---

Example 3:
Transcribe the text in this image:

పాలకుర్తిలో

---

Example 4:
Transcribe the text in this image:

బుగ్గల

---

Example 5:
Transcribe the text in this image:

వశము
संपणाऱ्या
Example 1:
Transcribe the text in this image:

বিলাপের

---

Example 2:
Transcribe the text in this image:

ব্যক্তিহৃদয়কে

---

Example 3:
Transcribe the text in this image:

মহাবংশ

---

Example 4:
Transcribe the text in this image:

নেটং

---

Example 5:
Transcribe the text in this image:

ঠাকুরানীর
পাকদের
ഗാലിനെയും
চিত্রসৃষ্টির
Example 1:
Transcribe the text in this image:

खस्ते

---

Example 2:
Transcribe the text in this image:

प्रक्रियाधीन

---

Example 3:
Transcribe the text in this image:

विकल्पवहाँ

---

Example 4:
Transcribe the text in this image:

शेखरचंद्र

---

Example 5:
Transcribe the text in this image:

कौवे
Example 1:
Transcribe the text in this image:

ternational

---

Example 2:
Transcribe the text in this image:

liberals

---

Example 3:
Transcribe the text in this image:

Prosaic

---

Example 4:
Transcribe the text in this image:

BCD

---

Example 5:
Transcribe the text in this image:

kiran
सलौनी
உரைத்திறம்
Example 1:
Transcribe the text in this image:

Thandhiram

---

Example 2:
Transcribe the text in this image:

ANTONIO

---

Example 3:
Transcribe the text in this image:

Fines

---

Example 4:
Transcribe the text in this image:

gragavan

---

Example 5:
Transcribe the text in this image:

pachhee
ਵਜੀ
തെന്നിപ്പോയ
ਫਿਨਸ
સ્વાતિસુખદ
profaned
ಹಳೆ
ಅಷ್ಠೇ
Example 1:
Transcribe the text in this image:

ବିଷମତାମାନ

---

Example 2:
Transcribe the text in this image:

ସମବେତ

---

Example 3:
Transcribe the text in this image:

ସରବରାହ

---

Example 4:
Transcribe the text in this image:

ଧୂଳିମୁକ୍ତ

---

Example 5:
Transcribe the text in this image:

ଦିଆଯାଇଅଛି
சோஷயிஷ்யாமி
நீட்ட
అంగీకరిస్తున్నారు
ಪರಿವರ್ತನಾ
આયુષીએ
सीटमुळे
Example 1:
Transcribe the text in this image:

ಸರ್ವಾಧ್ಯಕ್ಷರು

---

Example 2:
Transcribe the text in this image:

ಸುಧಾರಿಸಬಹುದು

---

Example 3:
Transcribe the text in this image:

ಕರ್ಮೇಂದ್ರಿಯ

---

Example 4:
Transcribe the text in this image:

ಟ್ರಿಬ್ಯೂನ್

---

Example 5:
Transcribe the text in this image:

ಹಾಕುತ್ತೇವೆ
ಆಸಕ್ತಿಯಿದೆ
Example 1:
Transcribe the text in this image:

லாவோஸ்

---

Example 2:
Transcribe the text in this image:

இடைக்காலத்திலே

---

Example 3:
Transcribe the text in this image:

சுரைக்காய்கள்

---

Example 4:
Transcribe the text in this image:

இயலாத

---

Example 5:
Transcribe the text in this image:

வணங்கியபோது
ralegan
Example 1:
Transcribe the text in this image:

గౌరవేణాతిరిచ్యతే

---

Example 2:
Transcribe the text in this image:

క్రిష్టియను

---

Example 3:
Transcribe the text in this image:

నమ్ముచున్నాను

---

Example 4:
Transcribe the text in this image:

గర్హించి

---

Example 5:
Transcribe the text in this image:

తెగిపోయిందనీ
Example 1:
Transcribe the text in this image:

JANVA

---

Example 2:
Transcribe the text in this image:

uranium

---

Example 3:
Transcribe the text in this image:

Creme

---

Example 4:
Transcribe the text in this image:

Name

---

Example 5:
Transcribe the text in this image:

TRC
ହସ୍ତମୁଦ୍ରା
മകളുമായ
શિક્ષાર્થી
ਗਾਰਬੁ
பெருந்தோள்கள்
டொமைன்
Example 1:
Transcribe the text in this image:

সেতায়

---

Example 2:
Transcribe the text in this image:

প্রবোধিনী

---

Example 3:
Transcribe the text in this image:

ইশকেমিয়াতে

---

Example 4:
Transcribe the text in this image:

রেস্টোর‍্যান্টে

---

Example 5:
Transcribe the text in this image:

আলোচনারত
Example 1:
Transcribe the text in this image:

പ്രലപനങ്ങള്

□ □ □ □ □ □ □

What to do
Copy all of the lines above without changing anything, keeping them in the same order.

Complete output
---

Example 3:
Transcribe the text in this image:

పాలకుర్తిలో

---

Example 4:
Transcribe the text in this image:

బుగ్గల

---

Example 5:
Transcribe the text in this image:

వశము
संपणाऱ्या
Example 1:
Transcribe the text in this image:

বিলাপের

---

Example 2:
Transcribe the text in this image:

ব্যক্তিহৃদয়কে

---

Example 3:
Transcribe the text in this image:

মহাবংশ

---

Example 4:
Transcribe the text in this image:

নেটং

---

Example 5:
Transcribe the text in this image:

ঠাকুরানীর
পাকদের
ഗാലിനെയും
চিত্রসৃষ্টির
Example 1:
Transcribe the text in this image:

खस्ते

---

Example 2:
Transcribe the text in this image:

प्रक्रियाधीन

---

Example 3:
Transcribe the text in this image:

विकल्पवहाँ

---

Example 4:
Transcribe the text in this image:

शेखरचंद्र

---

Example 5:
Transcribe the text in this image:

कौवे
Example 1:
Transcribe the text in this image:

ternational

---

Example 2:
Transcribe the text in this image:

liberals

---

Example 3:
Transcribe the text in this image:

Prosaic

---

Example 4:
Transcribe the text in this image:

BCD

---

Example 5:
Transcribe the text in this image:

kiran
सलौनी
உரைத்திறம்
Example 1:
Transcribe the text in this image:

Thandhiram

---

Example 2:
Transcribe the text in this image:

ANTONIO

---

Example 3:
Transcribe the text in this image:

Fines

---

Example 4:
Transcribe the text in this image:

gragavan

---

Example 5:
Transcribe the text in this image:

pachhee
ਵਜੀ
തെന്നിപ്പോയ
ਫਿਨਸ
સ્વાતિસુખદ
profaned
ಹಳೆ
ಅಷ್ಠೇ
Example 1:
Transcribe the text in this image:

ବିଷମତାମାନ

---

Example 2:
Transcribe the text in this image:

ସମବେତ

---

Example 3:
Transcribe the text in this image:

ସରବରାହ

---

Example 4:
Transcribe the text in this image:

ଧୂଳିମୁକ୍ତ

---

Example 5:
Transcribe the text in this image:

ଦିଆଯାଇଅଛି
சோஷயிஷ்யாமி
நீட்ட
అంగీకరిస్తున్నారు
ಪರಿವರ್ತನಾ
આયુષીએ
सीटमुळे
Example 1:
Transcribe the text in this image:

ಸರ್ವಾಧ್ಯಕ್ಷರು

---

Example 2:
Transcribe the text in this image:

ಸುಧಾರಿಸಬಹುದು

---

Example 3:
Transcribe the text in this image:

ಕರ್ಮೇಂದ್ರಿಯ

---

Example 4:
Transcribe the text in this image:

ಟ್ರಿಬ್ಯೂನ್

---

Example 5:
Transcribe the text in this image:

ಹಾಕುತ್ತೇವೆ
ಆಸಕ್ತಿಯಿದೆ
Example 1:
Transcribe the text in this image:

லாவோஸ்

---

Example 2:
Transcribe the text in this image:

இடைக்காலத்திலே

---

Example 3:
Transcribe the text in this image:

சுரைக்காய்கள்

---

Example 4:
Transcribe the text in this image:

இயலாத

---

Example 5:
Transcribe the text in this image:

வணங்கியபோது
ralegan
Example 1:
Transcribe the text in this image:

గౌరవేణాతిరిచ్యతే

---

Example 2:
Transcribe the text in this image:

క్రిష్టియను

---

Example 3:
Transcribe the text in this image:

నమ్ముచున్నాను

---

Example 4:
Transcribe the text in this image:

గర్హించి

---

Example 5:
Transcribe the text in this image:

తెగిపోయిందనీ
Example 1:
Transcribe the text in this image:

JANVA

---

Example 2:
Transcribe the text in this image:

uranium

---

Example 3:
Transcribe the text in this image:

Creme

---

Example 4:
Transcribe the text in this image:

Name

---

Example 5:
Transcribe the text in this image:

TRC
ହସ୍ତମୁଦ୍ରା
മകളുമായ
શિક્ષાર્થી
ਗਾਰਬੁ
பெருந்தோள்கள்
டொமைன்
Example 1:
Transcribe the text in this image:

সেতায়

---

Example 2:
Transcribe the text in this image:

প্রবোধিনী

---

Example 3:
Transcribe the text in this image:

ইশকেমিয়াতে

---

Example 4:
Transcribe the text in this image:

রেস্টোর‍্যান্টে

---

Example 5:
Transcribe the text in this image:

আলোচনারত
Example 1:
Transcribe the text in this image:

പ്രലപനങ്ങള്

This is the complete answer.